A quick overview detailing how VPNs work.

Cee Cee Richards avatar
Written by Cee Cee Richards
Updated over a week ago

Virtual Private Networks (VPN's) allow you to surf the web anonymously, so that nobody can intercept your data while you are online.

All data is sent and received on the web using set procedures known as protocols. Network protocols govern how a computer accesses a network; payload protocols govern how packets of data (such as IP addresses) are sent and received by computers on the network.

Normally, packets of data on networks are sent openly, which means any user on the network can access any other user’s data, provided they have the software needed to do so. This poses a risk because if you’re sending a piece of data that should be secure or private (such as a password).

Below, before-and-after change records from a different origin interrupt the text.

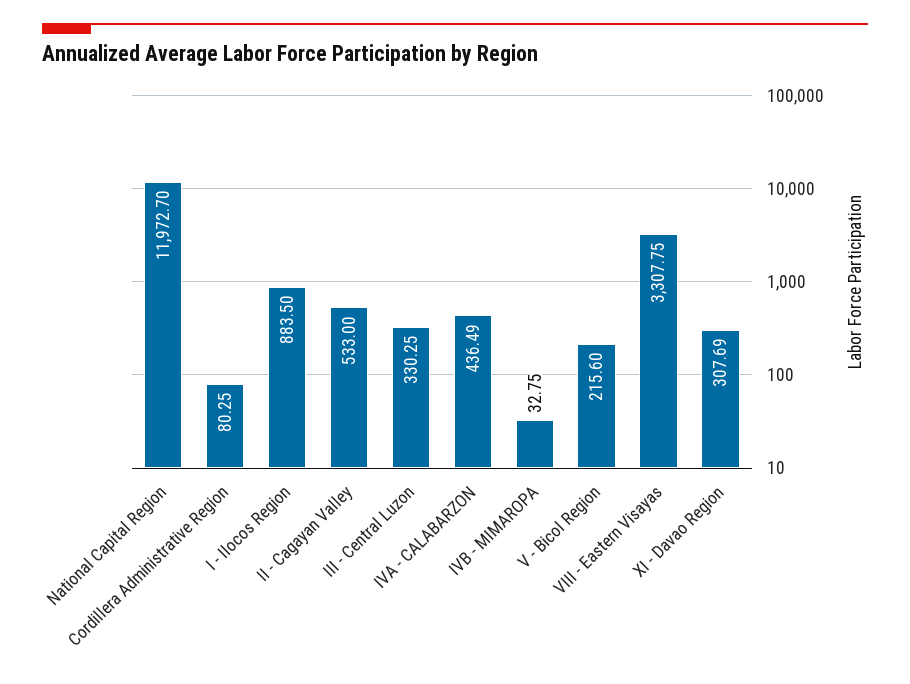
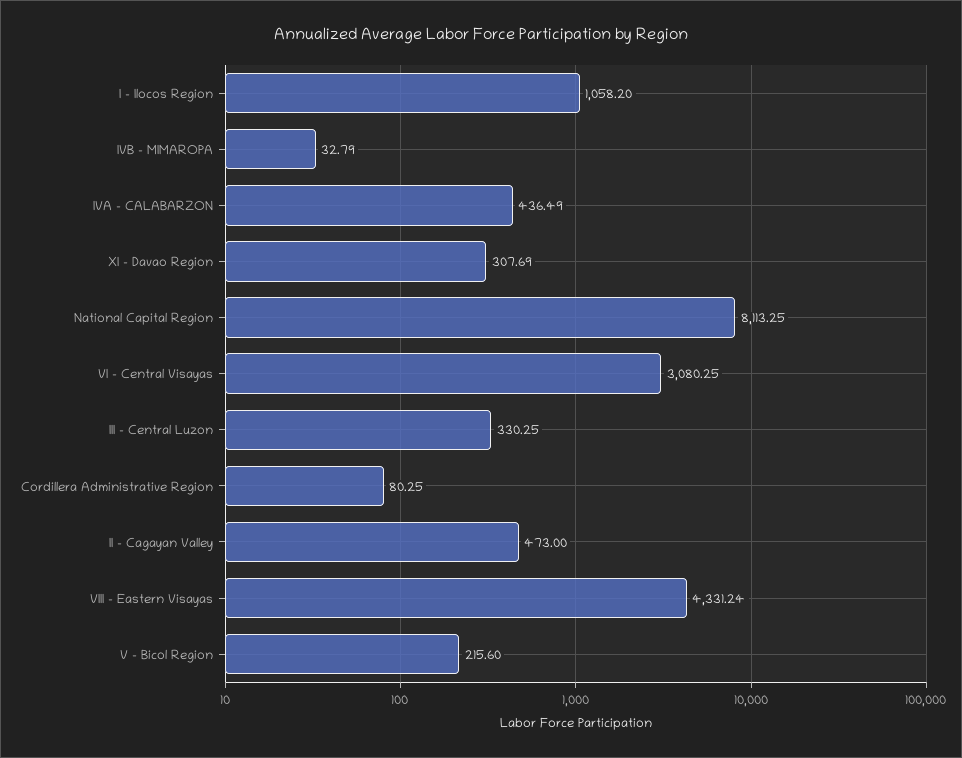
National Capital Region: 11972.7 -> 8113.25
I - Ilocos Region: 883.5 -> 1058.2
II - Cagayan Valley: 533 -> 473
IVB - MIMAROPA: 32.75 -> 32.79
VIII - Eastern Visayas: 3307.75 -> 4331.24
VI - Central Visayas: none -> 3080.25

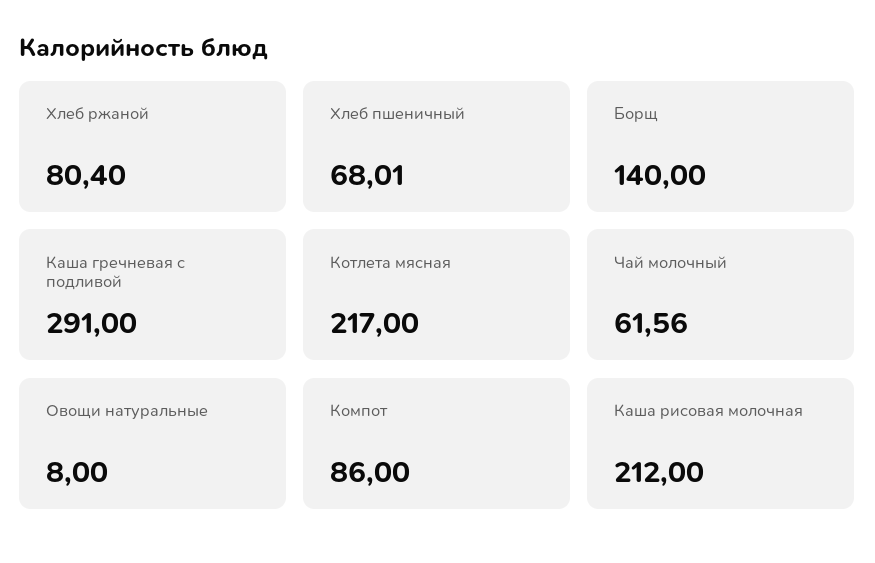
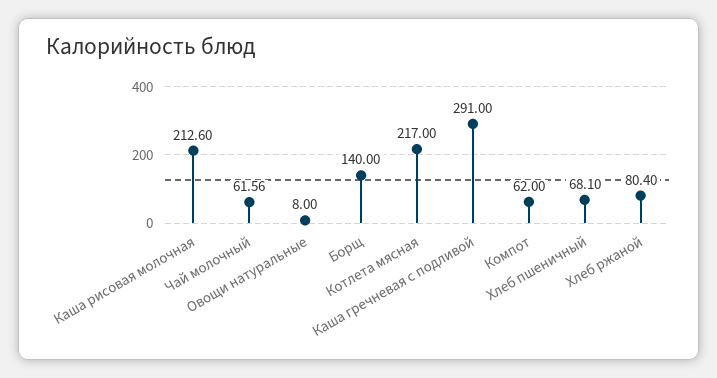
Хлеб пшеничный: 68.01 -> 68.1
Компот: 86 -> 62
Каша рисовая молочная: 212 -> 212.6

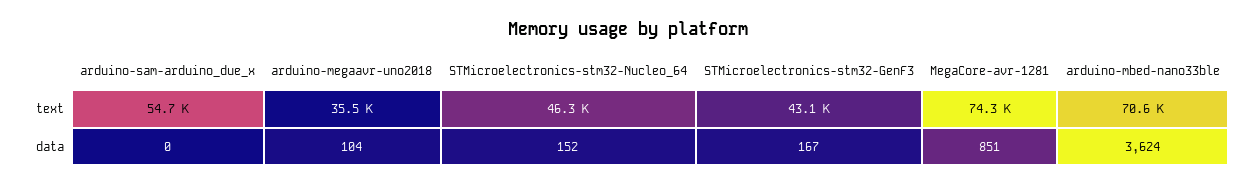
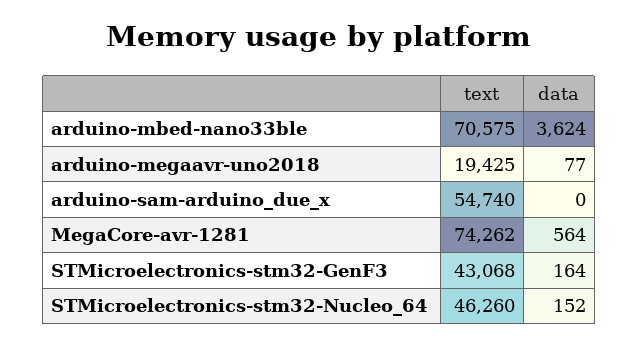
arduino-megaavr-uno2018, text: 35500 -> 19425
arduino-megaavr-uno2018, data: 104 -> 77
STMicroelectronics-stm32-GenF3, data: 167 -> 164
MegaCore-avr-1281, data: 851 -> 564

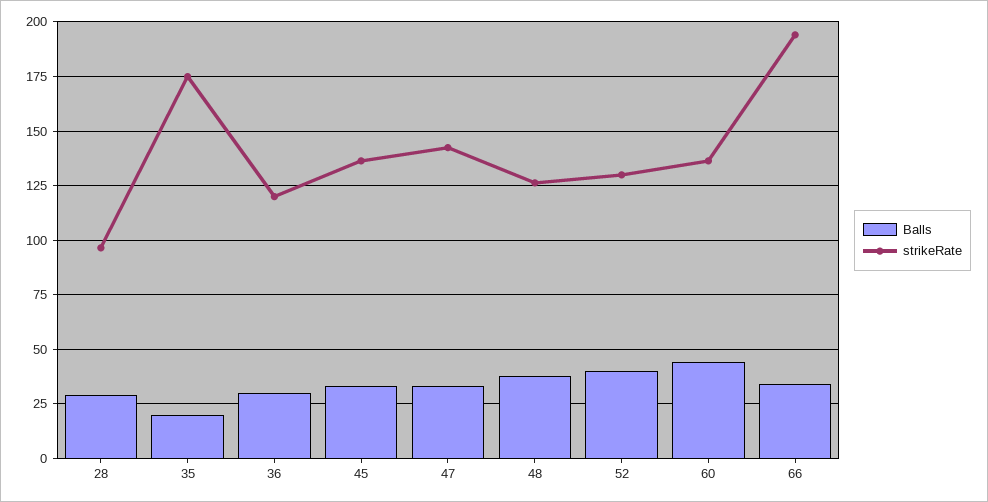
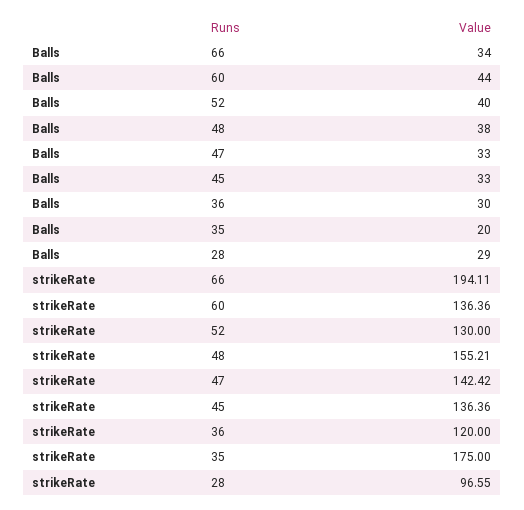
strikeRate, 48: 125 -> 155.21

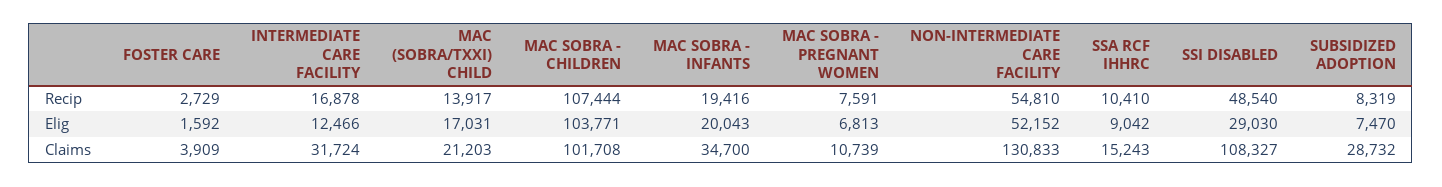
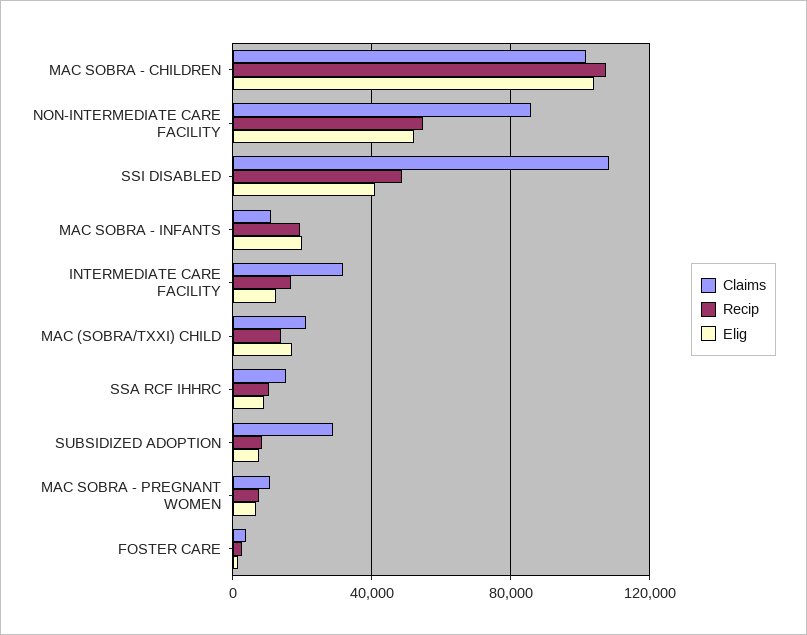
Elig, SSI DISABLED: 29030 -> 40000
Claims, MAC SOBRA - INFANTS: 34700 -> 10000
Claims, NON-INTERMEDIATE CARE FACILITY: 130833 -> 85000

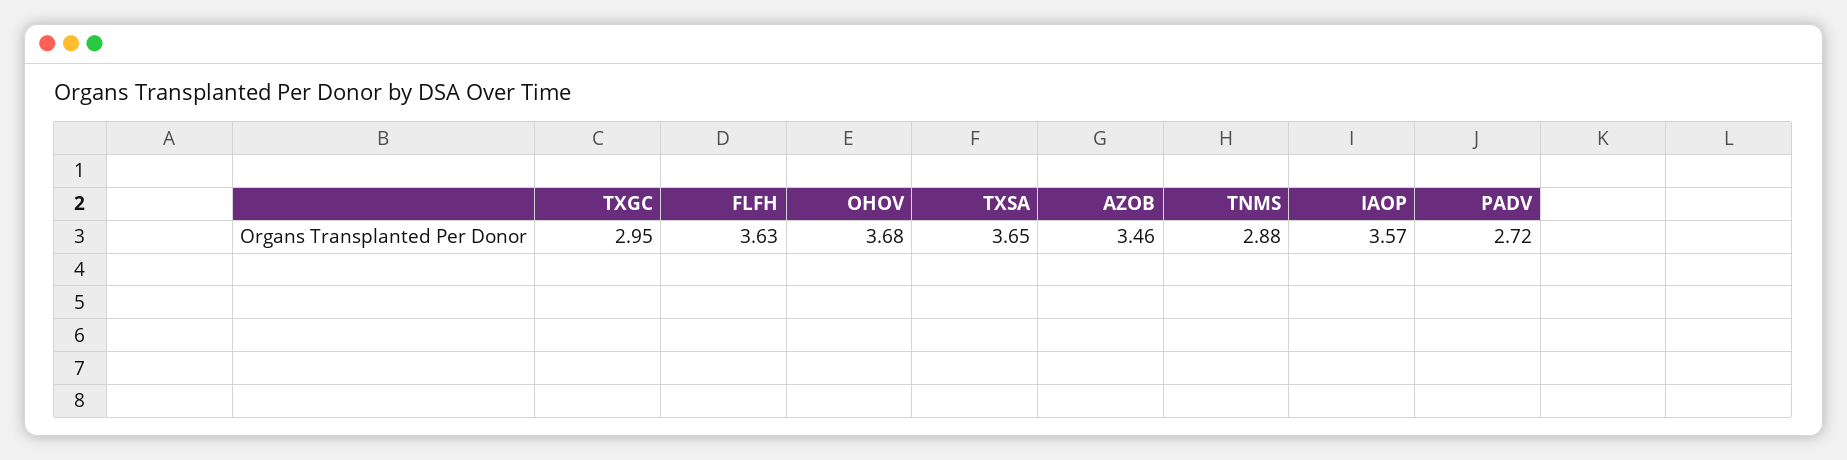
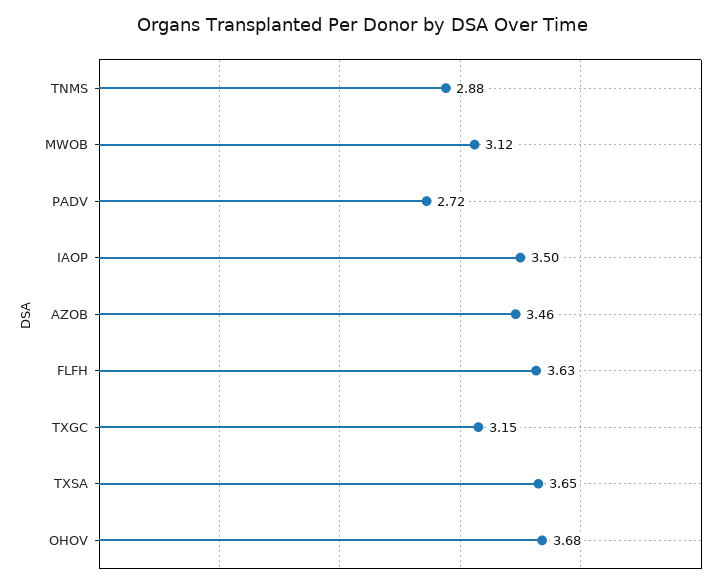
TXGC: 2.95 -> 3.15
IAOP: 3.57 -> 3.5
MWOB: none -> 3.12

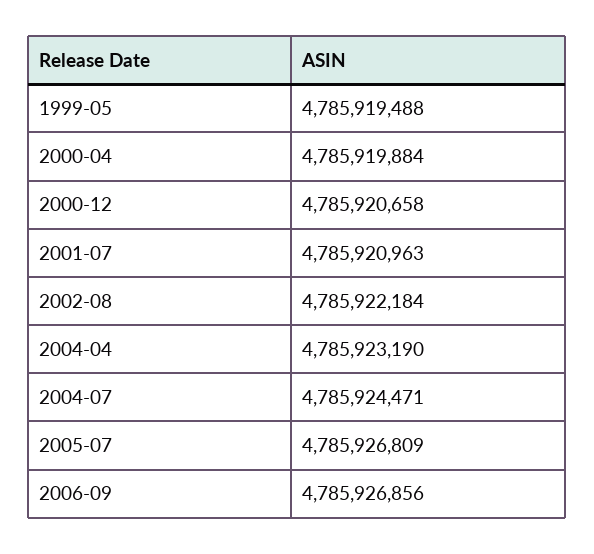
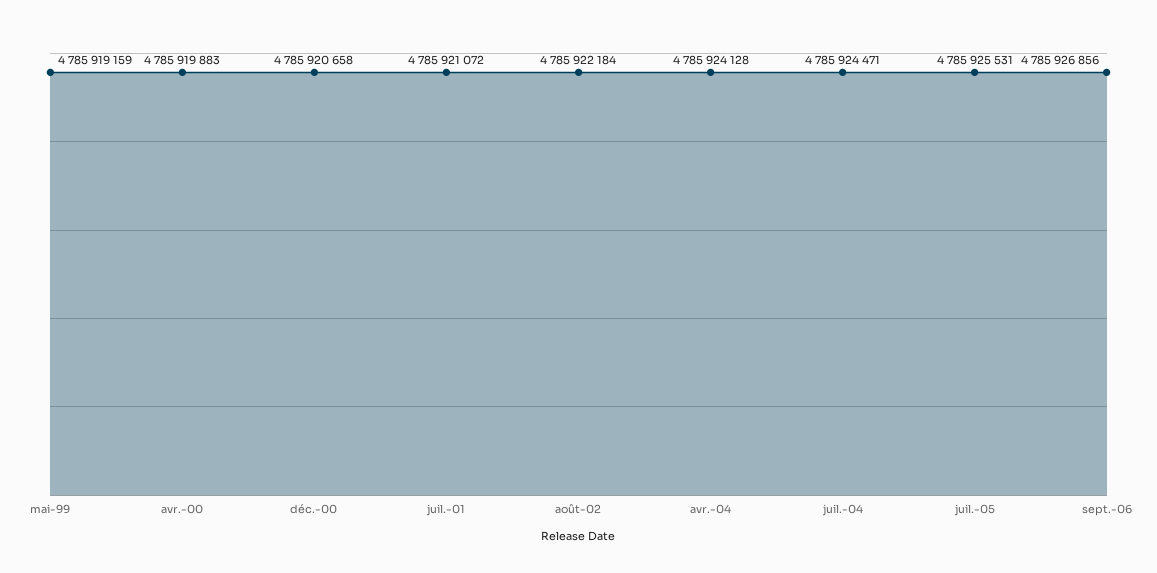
1999-05: 4785919488 -> 4785919159
2000-04: 4785919884 -> 4785919883
2001-07: 4785920963 -> 4785921072
2004-04: 4785923190 -> 4785924128
2005-07: 4785926809 -> 4785925531

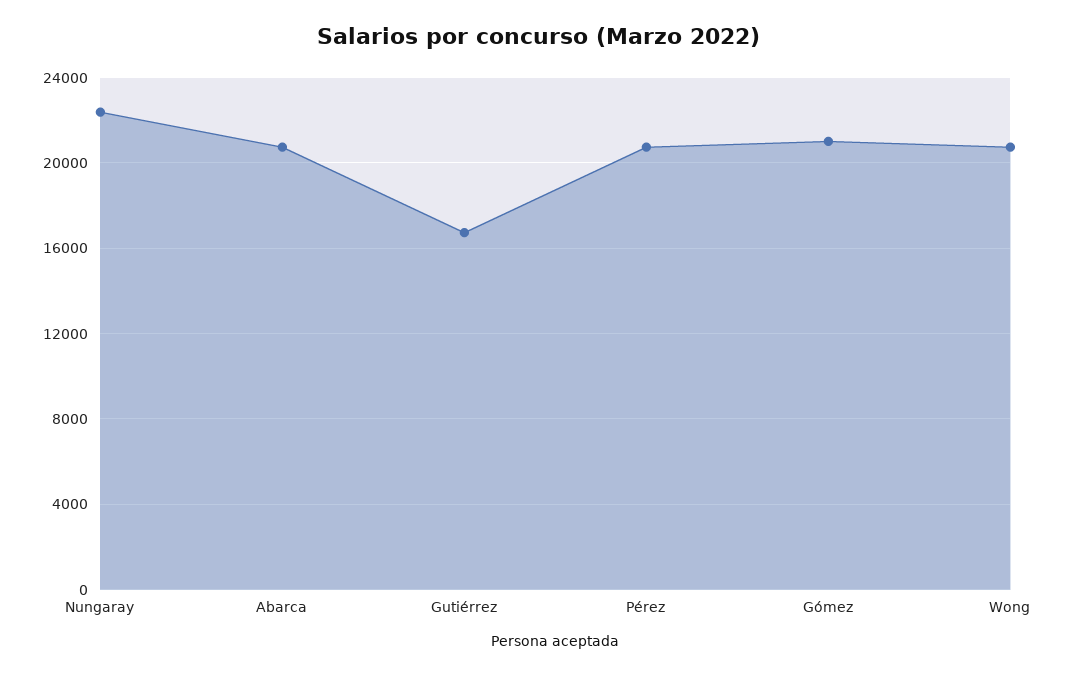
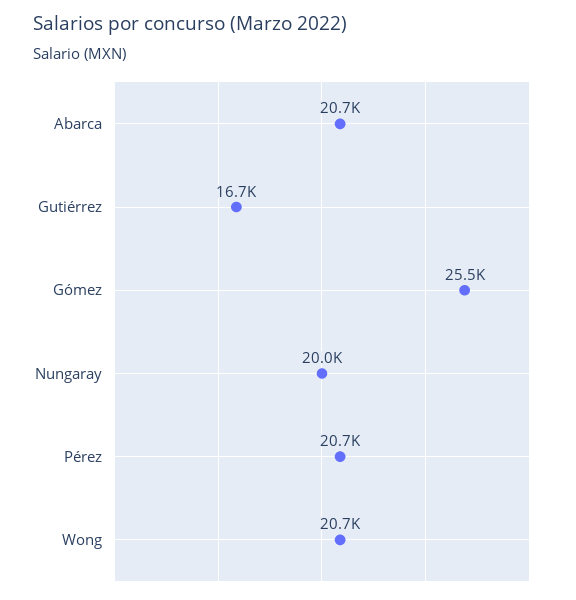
Nungaray: 22500 -> 20000
Gómez: 21000 -> 25500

VPN's work by encrypting (disguising) any data you send over a computer network, making it pointless for anyone to intercept your data.

VPN's are able to do this using two special procedures for disguising your data:

Tunneling protocols: special communications procedures whereby the network protocol receives a different payload protocol, making it impossible for computers on the network to intercept the data other computers are sending.

Encryption: a special technique that takes any data sent over a computer network, and scrambles it into an unreadable code using a special algorithm known as a cipher. Only those who possess the decryption algorithm can decode encrypted data.

By using tunneling protocols and encryption algorithms, VPN's provide a secure route for the transmission of data across secure and insecure networks. This means that when you access a website through a VPN, only you and the host can ever find the data you’re sending to and requesting from a site, thereby guaranteeing a totally secure and anonymous browsing experience.